Oratorpun kembali menegaskan bahwa mereka ingin bertemu Ketua DPRD Provinsi Jambi. Jika tidak ditemui mereka kan datang kembali Senin (5/3/2018) mendatang. Dan sekitar 3 menit Chumaidi berada di tengah masa, masa membubarkan diri.

“Kami minta ketua,  bukan wakil. Dan kami akan hadir lagi Senin,” teriak orator dan mengarahkan masa untuk membubarkan diri.

Koordinator lapangan (Korlap) unjuk rasa, Ramazani Janiardeni mengatakan, tuntutan mereka hanya meminta DPRD provinsi Jambi mengirimkan penolakan terkait UU MD3.

“Ini hanya memberikan kekekabalan saja,” katanya.

Namun melihat keadaan gedung DPRD Provinsi Jambi yang kosong.  Dia mengaku kecewa dengan orang yang diagungkan sebagi wakil rakyat.

Ia mengatakan pasca OTT, setiap unjuk rasa yang dilakukan, gedung DPRD Provinsi Jambi selalu kosong. Sebagai ungkapan kekesalan maka mereka memaksa masuk dan menyegel ruang kerja pimpinan.

Ketua Umum Pengurus Koordinator Cabang (PKC) Pergerakan Mahasiswa Islam Indonesia (PMII) Provinsi Jambi Ramazani Novanda mengatakan, sangat menyangkan  kekosongan kantor DPRD Provinsi Jambi.

Seharusnya, kata Novan, Gedung DPRD Provinsi Jambi diisi dengan wakil rakyat yang siap menerima aspirasi. Tidak meninggalkan kantor meskipun tidak ada kegiatan di gedung tersebut.

“Saya sangat menyesalkan kejadian ini,” katanya.

Kemudian, ketika ditanyakan terkai aksi senin mendatang, Novan membenarkan bahwa PMII akan kembali turun kejalan unutk menyampaikan aspirasi.
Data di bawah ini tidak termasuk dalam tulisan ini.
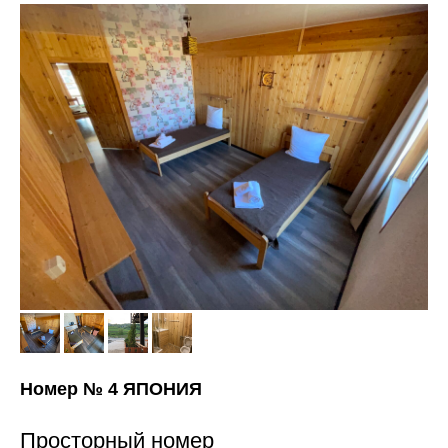
Номер № 4 ЯПОНИЯ
Просторный номер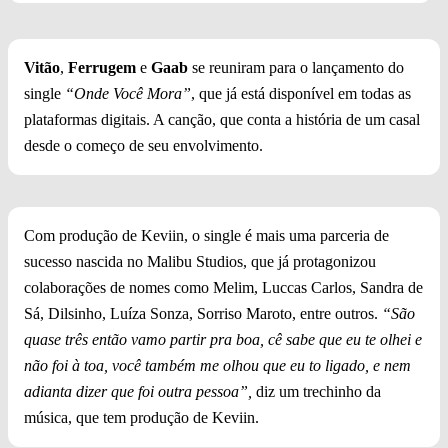
Vitão
,
Ferrugem
e
Gaab
se reuniram para o lançamento do
single
“Onde Você Mora”
, que já está disponível em todas as
plataformas digitais. A canção, que conta a história de um casal
desde o começo de seu envolvimento.
Com produção de Keviin, o single é mais uma parceria de
sucesso nascida no Malibu Studios, que já protagonizou
colaborações de nomes como Melim, Luccas Carlos, Sandra de
Sá, Dilsinho, Luíza Sonza, Sorriso Maroto, entre outros.
“São
quase três então vamo partir pra boa, cê sabe que eu te olhei e
não foi à toa, você também me olhou que eu to ligado, e nem
adianta dizer que foi outra pessoa”,
diz um trechinho da
música, que tem produção de Keviin.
Dan iya memastikan masa yang lebih besar akan hadir.

Sementara itu, Wakil Ketua DPRD Provinsi Jambi Chumaidi Zaidi, menyangkan masa yang tidak ingin bertemu dengan dirinya. Padahal dia siap menerima aspirasi dari unjuk rasa yang dilakukan.

“Katanya mau ketemu Ketua, karena ketua tidak ada maka saya yang menemui,” katanya.

Lanjutnya, ketua DPRD Provinsi Jambi tengah berdinas luar. Dan ketika unjuk rasa berlangsung dirinya berada di Kantor DPRD Provinsi Jambi seperti Hasan Ibrahim.

“Angota lain juga ada, tidak kosong,” katanya.